Producers taking part in a Forage Agronomy Workshop had a chance to learn more about Soil salinity and seeding options.
Most crops and forages will grow on slight to moderate salinity, barley and canola are the most tolerant crops in more saline soils, and for areas that are white with salt, you’re pretty much limited to grasses.
Ken Wall is an Agronomist with Pioneer Co-op Ag Team and has some basic tips for producers to keep in mind when looking at establishing forages:
"Make sure your land is clean and has a firm seedbed," he said. "I really stress that you have a firm seedbed. When you're walking on it after you've got it packed, your feet, your heels should not sink more than a quarter inch, and then make sure that you have good packing and good seed to soil contact."

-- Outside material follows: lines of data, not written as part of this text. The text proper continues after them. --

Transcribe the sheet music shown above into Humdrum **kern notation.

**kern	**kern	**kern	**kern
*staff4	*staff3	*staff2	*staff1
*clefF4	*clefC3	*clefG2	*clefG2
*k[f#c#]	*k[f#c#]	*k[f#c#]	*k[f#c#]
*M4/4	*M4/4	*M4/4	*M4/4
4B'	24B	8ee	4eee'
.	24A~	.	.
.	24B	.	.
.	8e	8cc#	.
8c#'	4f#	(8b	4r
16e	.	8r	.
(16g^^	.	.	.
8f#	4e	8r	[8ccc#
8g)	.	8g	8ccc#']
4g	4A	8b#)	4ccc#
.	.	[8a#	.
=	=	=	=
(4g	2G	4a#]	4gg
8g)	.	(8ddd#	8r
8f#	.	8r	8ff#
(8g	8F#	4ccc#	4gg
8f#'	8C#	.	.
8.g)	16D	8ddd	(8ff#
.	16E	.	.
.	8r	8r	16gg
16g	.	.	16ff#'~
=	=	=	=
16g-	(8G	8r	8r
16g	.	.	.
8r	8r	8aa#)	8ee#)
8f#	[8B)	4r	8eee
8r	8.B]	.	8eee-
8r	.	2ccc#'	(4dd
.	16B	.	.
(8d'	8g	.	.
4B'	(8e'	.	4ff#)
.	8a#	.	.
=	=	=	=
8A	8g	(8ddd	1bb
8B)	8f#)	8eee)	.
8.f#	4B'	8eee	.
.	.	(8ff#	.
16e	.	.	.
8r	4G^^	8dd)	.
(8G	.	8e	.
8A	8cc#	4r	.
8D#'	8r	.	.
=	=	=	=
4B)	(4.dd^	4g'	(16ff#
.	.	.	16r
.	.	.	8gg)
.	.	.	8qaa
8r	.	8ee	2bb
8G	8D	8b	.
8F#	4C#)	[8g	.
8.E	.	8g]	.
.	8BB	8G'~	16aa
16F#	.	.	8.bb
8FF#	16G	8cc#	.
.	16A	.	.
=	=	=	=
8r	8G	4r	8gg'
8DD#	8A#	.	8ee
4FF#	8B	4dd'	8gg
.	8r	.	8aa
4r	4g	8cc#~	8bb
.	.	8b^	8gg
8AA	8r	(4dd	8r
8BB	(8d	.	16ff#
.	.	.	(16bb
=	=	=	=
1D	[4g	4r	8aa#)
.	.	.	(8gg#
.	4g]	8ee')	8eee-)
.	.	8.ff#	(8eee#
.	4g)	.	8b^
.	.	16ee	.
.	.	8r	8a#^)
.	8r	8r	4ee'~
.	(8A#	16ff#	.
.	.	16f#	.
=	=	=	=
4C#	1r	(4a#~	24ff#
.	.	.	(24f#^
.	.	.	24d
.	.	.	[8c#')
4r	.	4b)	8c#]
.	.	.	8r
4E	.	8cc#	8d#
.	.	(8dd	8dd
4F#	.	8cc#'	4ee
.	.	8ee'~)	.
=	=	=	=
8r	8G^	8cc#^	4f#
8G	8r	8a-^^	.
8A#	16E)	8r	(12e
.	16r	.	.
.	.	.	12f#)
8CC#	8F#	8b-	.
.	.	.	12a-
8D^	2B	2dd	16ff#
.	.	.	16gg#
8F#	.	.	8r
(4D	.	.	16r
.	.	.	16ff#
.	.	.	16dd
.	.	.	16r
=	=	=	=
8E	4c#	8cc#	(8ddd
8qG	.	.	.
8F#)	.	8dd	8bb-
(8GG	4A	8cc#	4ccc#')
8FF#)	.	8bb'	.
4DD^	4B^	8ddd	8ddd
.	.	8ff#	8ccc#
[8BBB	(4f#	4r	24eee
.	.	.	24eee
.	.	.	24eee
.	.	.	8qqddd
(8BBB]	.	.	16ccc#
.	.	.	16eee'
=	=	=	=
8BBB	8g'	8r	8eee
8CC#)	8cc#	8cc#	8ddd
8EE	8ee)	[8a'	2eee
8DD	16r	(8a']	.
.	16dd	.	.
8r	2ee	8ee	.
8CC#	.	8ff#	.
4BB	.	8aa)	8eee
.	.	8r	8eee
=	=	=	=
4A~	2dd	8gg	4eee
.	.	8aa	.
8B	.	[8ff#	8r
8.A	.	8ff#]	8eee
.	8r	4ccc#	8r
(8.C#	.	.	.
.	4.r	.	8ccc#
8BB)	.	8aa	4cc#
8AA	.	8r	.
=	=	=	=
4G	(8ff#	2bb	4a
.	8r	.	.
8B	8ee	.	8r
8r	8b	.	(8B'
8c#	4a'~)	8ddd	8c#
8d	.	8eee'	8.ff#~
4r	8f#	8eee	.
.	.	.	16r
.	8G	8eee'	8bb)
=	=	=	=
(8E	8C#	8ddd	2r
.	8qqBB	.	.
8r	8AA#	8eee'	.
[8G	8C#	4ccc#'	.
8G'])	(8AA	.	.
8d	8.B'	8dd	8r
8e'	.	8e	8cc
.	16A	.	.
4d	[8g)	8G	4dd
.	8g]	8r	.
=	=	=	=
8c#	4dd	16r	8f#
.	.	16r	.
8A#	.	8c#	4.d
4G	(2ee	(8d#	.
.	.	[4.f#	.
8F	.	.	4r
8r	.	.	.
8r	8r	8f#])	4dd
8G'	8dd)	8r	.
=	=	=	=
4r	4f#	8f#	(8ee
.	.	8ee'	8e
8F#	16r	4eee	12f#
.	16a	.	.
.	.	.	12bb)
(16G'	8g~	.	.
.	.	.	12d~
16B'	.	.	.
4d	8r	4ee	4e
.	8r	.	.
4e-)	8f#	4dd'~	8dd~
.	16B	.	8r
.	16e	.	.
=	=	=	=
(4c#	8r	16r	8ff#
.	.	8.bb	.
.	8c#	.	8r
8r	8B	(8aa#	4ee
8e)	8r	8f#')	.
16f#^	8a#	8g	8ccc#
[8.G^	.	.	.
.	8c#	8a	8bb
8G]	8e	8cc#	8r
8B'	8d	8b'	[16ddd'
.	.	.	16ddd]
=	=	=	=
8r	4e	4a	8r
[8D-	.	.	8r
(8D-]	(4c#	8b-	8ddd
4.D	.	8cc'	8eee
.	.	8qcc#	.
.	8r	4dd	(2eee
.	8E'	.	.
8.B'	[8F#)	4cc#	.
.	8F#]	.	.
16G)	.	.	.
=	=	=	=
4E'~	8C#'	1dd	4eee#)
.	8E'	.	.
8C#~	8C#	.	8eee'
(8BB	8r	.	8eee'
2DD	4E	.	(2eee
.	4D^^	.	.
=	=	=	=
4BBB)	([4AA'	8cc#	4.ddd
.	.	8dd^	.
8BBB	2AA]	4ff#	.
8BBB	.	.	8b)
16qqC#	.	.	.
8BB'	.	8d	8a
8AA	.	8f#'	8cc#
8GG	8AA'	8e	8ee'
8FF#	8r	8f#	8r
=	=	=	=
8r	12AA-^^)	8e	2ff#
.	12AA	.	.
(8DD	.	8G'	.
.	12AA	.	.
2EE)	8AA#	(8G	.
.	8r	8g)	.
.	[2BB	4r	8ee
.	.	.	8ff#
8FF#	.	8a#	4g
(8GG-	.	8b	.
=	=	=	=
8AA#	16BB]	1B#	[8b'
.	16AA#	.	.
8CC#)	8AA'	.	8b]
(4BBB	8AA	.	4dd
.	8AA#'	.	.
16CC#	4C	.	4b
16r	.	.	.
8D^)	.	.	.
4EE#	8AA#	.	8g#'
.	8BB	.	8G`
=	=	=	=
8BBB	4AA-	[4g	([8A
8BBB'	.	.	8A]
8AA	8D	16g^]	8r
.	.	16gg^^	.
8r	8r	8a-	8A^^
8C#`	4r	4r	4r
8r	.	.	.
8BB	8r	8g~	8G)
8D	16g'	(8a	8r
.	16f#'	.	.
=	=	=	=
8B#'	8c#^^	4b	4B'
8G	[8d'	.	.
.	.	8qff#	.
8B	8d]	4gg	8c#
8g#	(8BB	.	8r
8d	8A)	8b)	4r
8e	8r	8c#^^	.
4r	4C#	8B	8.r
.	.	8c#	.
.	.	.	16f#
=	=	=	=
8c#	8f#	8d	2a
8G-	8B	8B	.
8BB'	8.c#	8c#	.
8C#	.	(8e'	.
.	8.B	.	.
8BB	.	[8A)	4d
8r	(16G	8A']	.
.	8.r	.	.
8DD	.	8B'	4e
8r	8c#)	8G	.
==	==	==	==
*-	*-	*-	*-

Producers looking at seeding forages this year will probably want to seed early or wait until we are moving into a wet cycle.
He notes if you seed the end of April, generally you don’t need a lot of water if seeding into wet soil, adding grass is fairly resilient once it catches.
Wall says for producers dealing with saline soils, what they plant will vary depending on the level of salinity:
"When you look at the slight to moderate you've got the most options," he said. "You can grow annual crops, and you can grow forages that you pretty well have the whole gamut of crops that you can seed. Once you get to more saline lands, the most tolerant annual crops basically are barley and canola. Areas that are white pretty consistently are pretty well limited to growing grasses, and we like to see people grow bunch grasses that seem to be able to take over and seem to be able to compete with foxtail barley."
He notes grasses that do well in some of the more saline soils are AC Saltlander green wheatgrass, smooth brome, tall wheatgrass, and tall fescue.